Principal Investigator (PI)

The individual responsible for the preparation, conduct, and administration of a federal research grant, cooperative agreement, contract, or other funded project. A PI is generally identified for SBIR and STTR type programs.Typically, this person is required to work full time at the business. A contract amendment is required to change the PI once a contract is awarded.

Unique Entity Identifier (UEI) 

Upon registering at sam.gov, your company will be assigned a Unique Entity Identifier (UEI), a 12-digit code specifically identifies your company for the federal government.
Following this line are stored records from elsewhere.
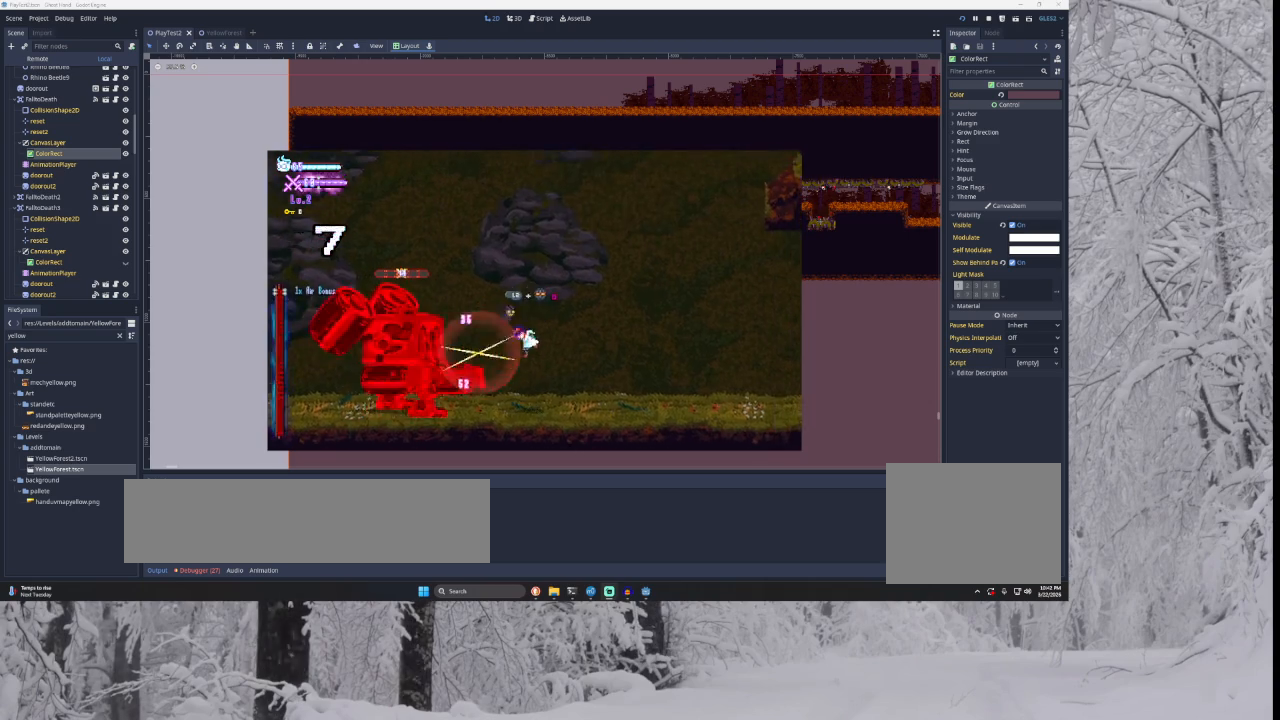
{"buttons": [], "left_stick": "left", "right_stick": "center", "events": [[67, "left_stick", "left"], [100, "TRIANGLE", "down"], [133, "SQUARE", "down"], [267, "left_stick", "center"], [333, "left_stick", "right"], [400, "SQUARE", "up"], [467, "TRIANGLE", "up"], [500, "left_stick", "left"]]}
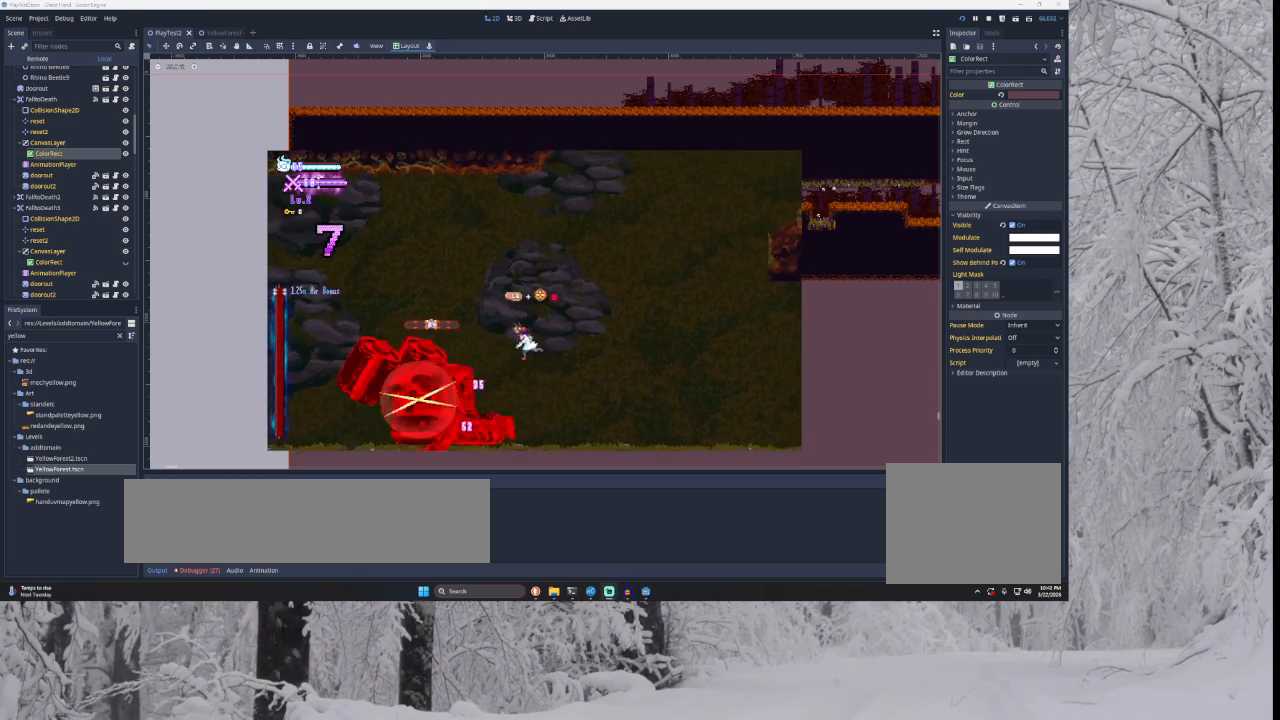
{"buttons": [], "left_stick": "center", "right_stick": "center", "events": [[67, "left_stick", "center"], [167, "right_stick", "down"], [267, "right_stick", "center"], [300, "left_stick", "down"], [367, "left_stick", "center"]]}
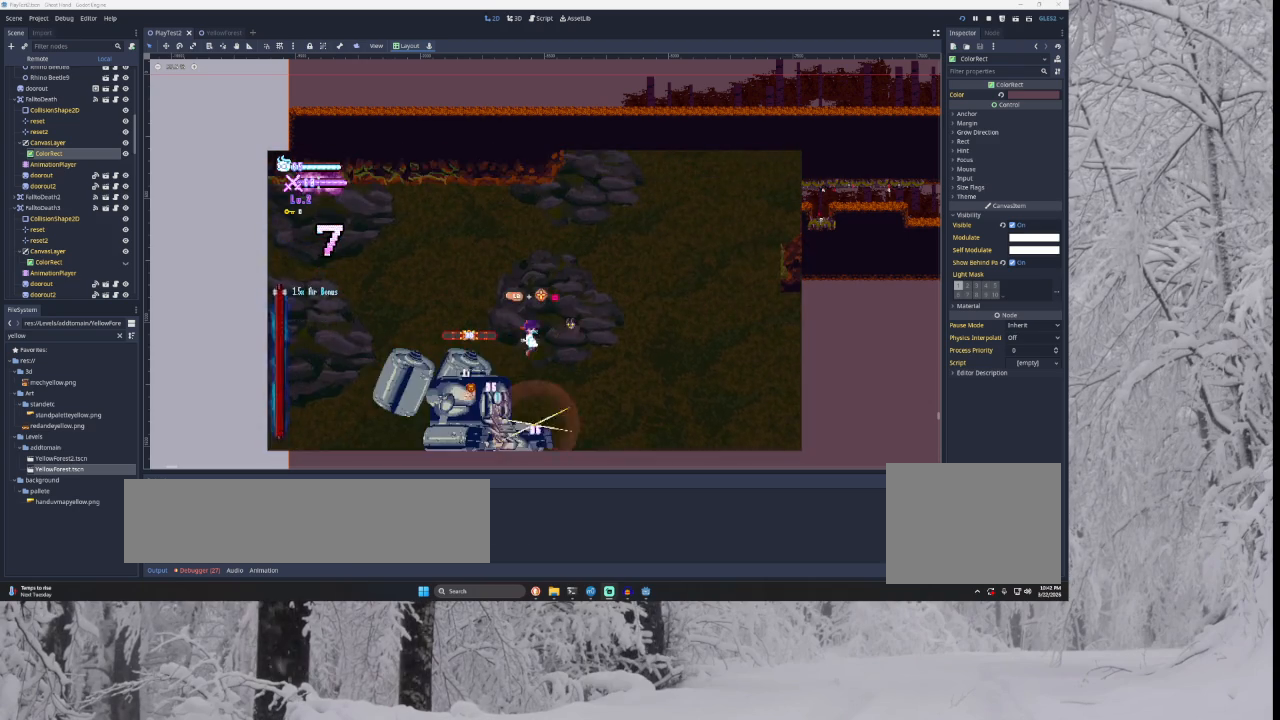
{"buttons": [], "left_stick": "center", "right_stick": "center", "events": [[233, "right_stick", "down"], [267, "left_stick", "down"], [367, "right_stick", "center"], [433, "left_stick", "center"]]}
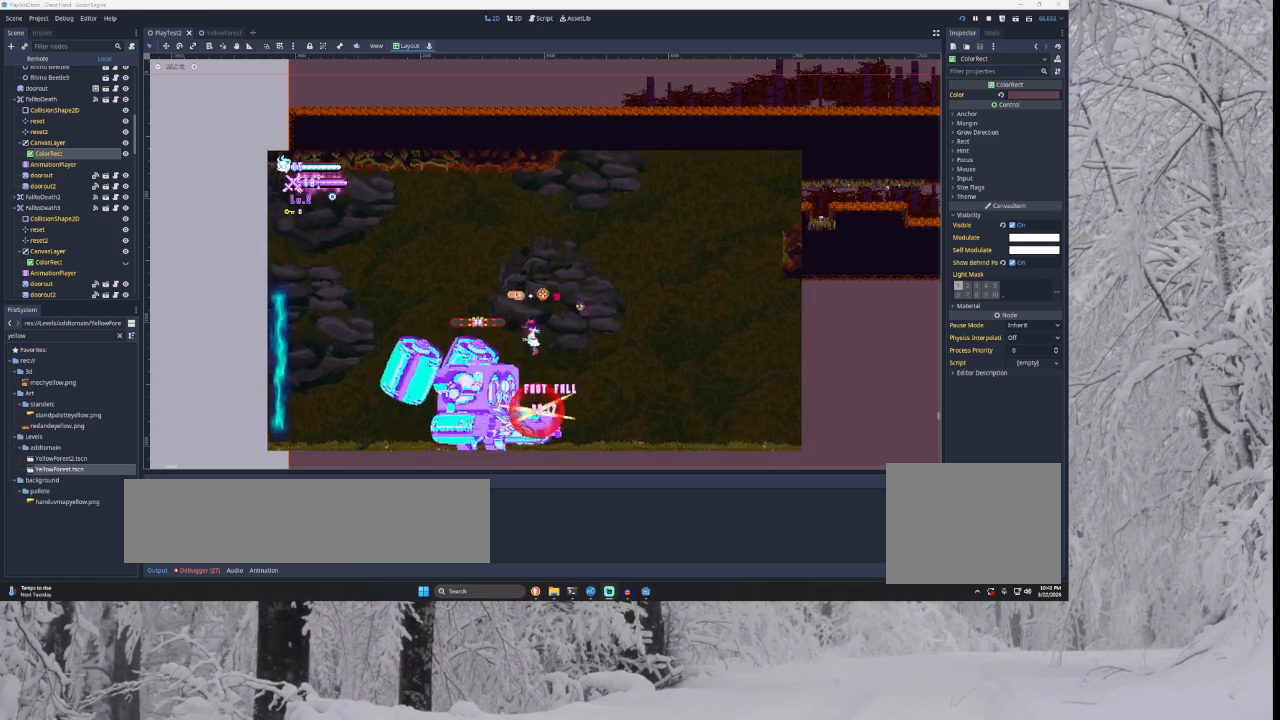
{"buttons": [], "left_stick": "right", "right_stick": "center", "events": [[267, "left_stick", "down"], [300, "right_stick", "down"], [400, "left_stick", "right"], [433, "right_stick", "center"]]}
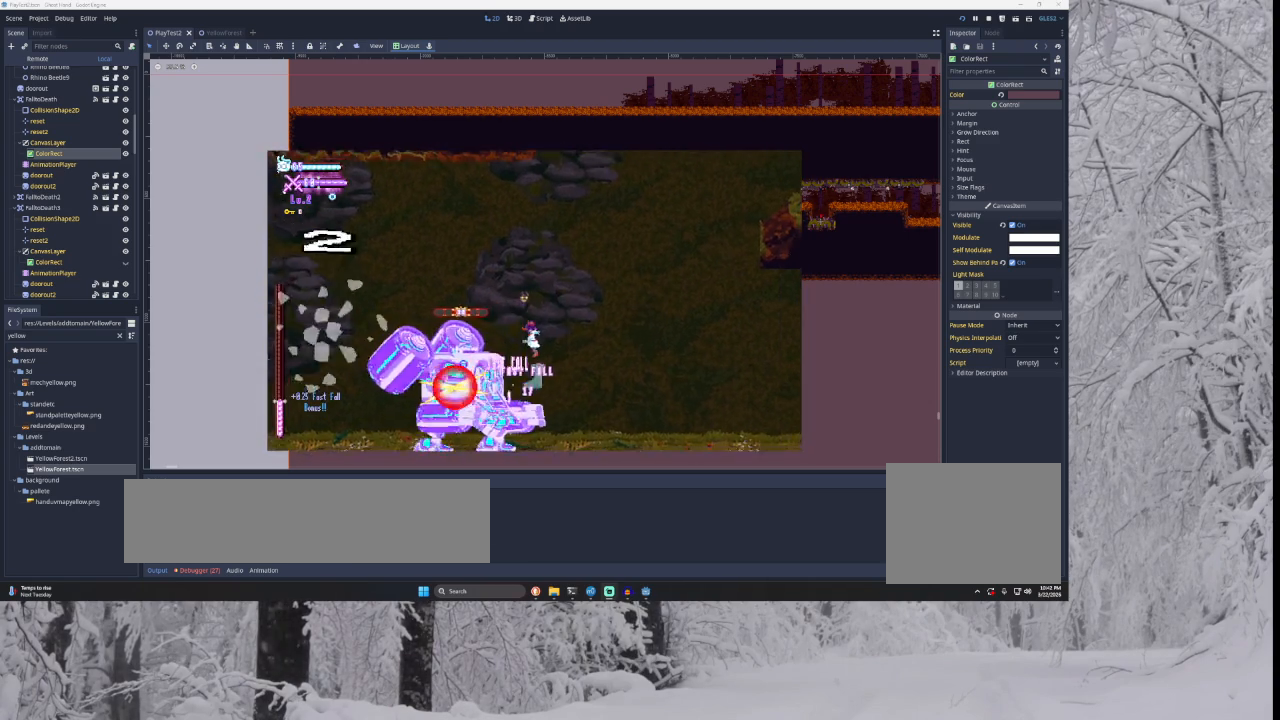
{"buttons": [], "left_stick": "right", "right_stick": "center", "events": [[33, "left_stick", "center"], [300, "right_stick", "down"], [367, "left_stick", "right"], [433, "right_stick", "center"]]}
This code is issued free of charge.

United States Department of Commerce (DoC)

The Department of Commerce is responsible for creating the conditions for economic growth and opportunity for communities in the United States.  


The System for Award Management (SAM.gov) is a free website that businesses must register through to do business with the U.S. government.


An announcement released by an entity to solicit responses based on specific needs, interest and criteria. Solicitations provide comprehensive information about what the entity is looking for, a timeline, award criteria and guidelines for the submission structure. 

Small Business Innovation Research Program (SBIR)

A competitive multi-phase award system which provides qualified small business concerns with opportunities to propose innovative ideas that meet the specific research and development needs of the federal government. SBIRs do not require submitting companies to partner with a non-profit research institution as part of the process. Each year, Federal agencies with extramural research and development (R&D) budgets that exceed $100 million are required to allocate 3.2% (since FY2017) of this extramural R&D budget to fund small businesses through the SBIR program. Currently 11 Federal agencies participate in SBIR including USDA, DoD, DOC , DOE, ED, HHS (including NIH, CDC, and FAA), DHS, DoT, EPA, NASA, and NSF. Each agency administers its own individual program within guidelines established by Congress.  

Small Business Technology Transfer Program (STTR)

A competitive multi-phase award system which provides qualified small business concerns with opportunities to propose innovative ideas that meet the specific research and development needs of the federal government. Companies interested in pursuing STTR funding must partner/collaborate with a U.S.-based non-profit research institution, such as a university. This is the primary difference between the two programs. Federal agencies with extramural R&D budgets that exceed $1 billion are required to reserve 0.45% (since FY2016) of this extramural R&D budget for the STTR program. Currently, five federal agencies participate in STTR including DoD, HHS, NASA, DOE, and NSF.  Each agency administers its own individual program within guidelines established by Congress.  

United States Department of Agriculture (USDA)

The United States Department of Agriculture is the federal executive department responsible for developing and executing federal laws related to farming, forestry, rural economic development, and food.